En d'autres termes : ce que nous vivons au quotidien, ce qui est considéré comme constitutif de notre activité, serait un dysfonctionnement dangereux pour un salarié normal. 

Je me souviens avoir entendu Mathieu Hamon, un jour, dire de son métier de paysan (qu'il a toujours pratiqué de front avec le chant) que c'était un beau métier à qui l'aimait, mais un enfer intolérable pour qui ne l'aimerait pas. Il en va de même (et il me semble que c'était aussi ce que disait Mathieu dans la même conversation) des métiers d'artiste. Ce sont, pour ainsi dire, des métiers qui coûtent très cher en termes de santé, de vie personnelle, de temps, d'énergie. Nul n'est prêt à payer des sommes folles pour quelque chose qu'il n'estimerait pas très haut.

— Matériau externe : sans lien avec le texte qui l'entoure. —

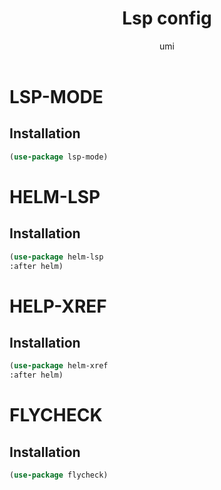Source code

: #+TITLE: Lsp config
#+AUTHOR: umi
#+STARTUP: overview

* LSP-MODE
** Installation

#+begin_src emacs-lisp
  (use-package lsp-mode)
#+end_src

* HELM-LSP
** Installation

#+begin_src emacs-lisp
  (use-package helm-lsp
  :after helm)
#+end_src

* HELP-XREF
** Installation

#+begin_src emacs-lisp
(use-package helm-xref
:after helm)
#+end_src

* FLYCHECK
** Installation

#+begin_src emacs-lisp
  (use-package flycheck)
#+end_src

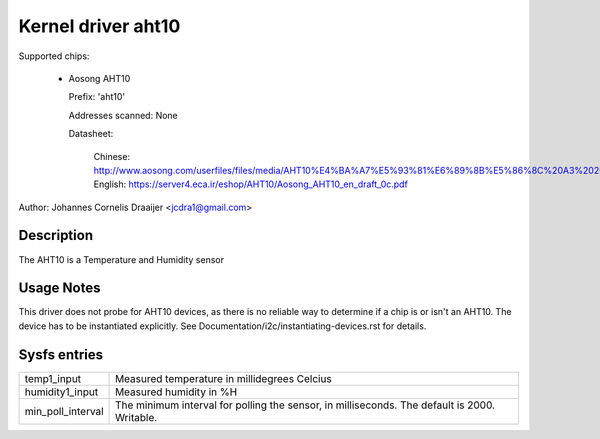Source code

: .. SPDX-License-Identifier: GPL-2.0

Kernel driver aht10
=====================

Supported chips:

  * Aosong AHT10

    Prefix: 'aht10'

    Addresses scanned: None

    Datasheet:

      Chinese: http://www.aosong.com/userfiles/files/media/AHT10%E4%BA%A7%E5%93%81%E6%89%8B%E5%86%8C%20A3%2020201210.pdf
      English: https://server4.eca.ir/eshop/AHT10/Aosong_AHT10_en_draft_0c.pdf

Author: Johannes Cornelis Draaijer <jcdra1@gmail.com>


Description
-----------

The AHT10 is a Temperature and Humidity sensor


Usage Notes
-----------

This driver does not probe for AHT10 devices, as there is no reliable
way to determine if a chip is or isn't an AHT10. The device has to be
instantiated explicitly. See Documentation/i2c/instantiating-devices.rst
for details.

Sysfs entries
-------------

================= ============================================
temp1_input       Measured temperature in millidegrees Celcius
humidity1_input   Measured humidity in %H
min_poll_interval The minimum interval for polling the sensor,
                  in milliseconds.
                  The default is 2000. Writable.
================= ============================================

Or s'il y a loin, le plus souvent, entre la félicité rêvée et la récompense réelle – le concert que l'on gère comme on peut avec la mécanique crue du corps, la salle pas toujours pleine, la reconnaissance qui joue à cache-cache – , il y a, en général, la distance inverse entre la difficulté attendue et l'effort à fournir en pratique. Pour qui apprend à aimer le résultat réel, l'effort peut en valoir la peine. Mais il n'en est pas moins grand, avec une part d'imprévisibilité qui ajoute à sa difficulté. 

Alors, voilà ma réponse complète : oui, c'est un métier dur. Il y a peu, il m'a mise à genoux. J'entends bien ne laisser personne – ni jeune aspirant, ni décideur, ni commentateur – sous-estimer ses difficultés et ses dangers, que j'espère aussi, désormais, mieux mesurer et mieux gérer. Il est également vrai que tant que j'y trouverai souvent ce que j'ai pu y trouver, je serai une sacrée veinarde… de pouvoir me donner tout ce mal. Ce que nous peinons tant à expliquer, c'est que compensation n'est pas annulation : si vous payez très cher quelque chose, il est à espérer que vous en tirerez un bonheur qui justifiera vos sacrifices ; mais l'ampleur de votre joie ne diminue en rien la réalité de votre dépense.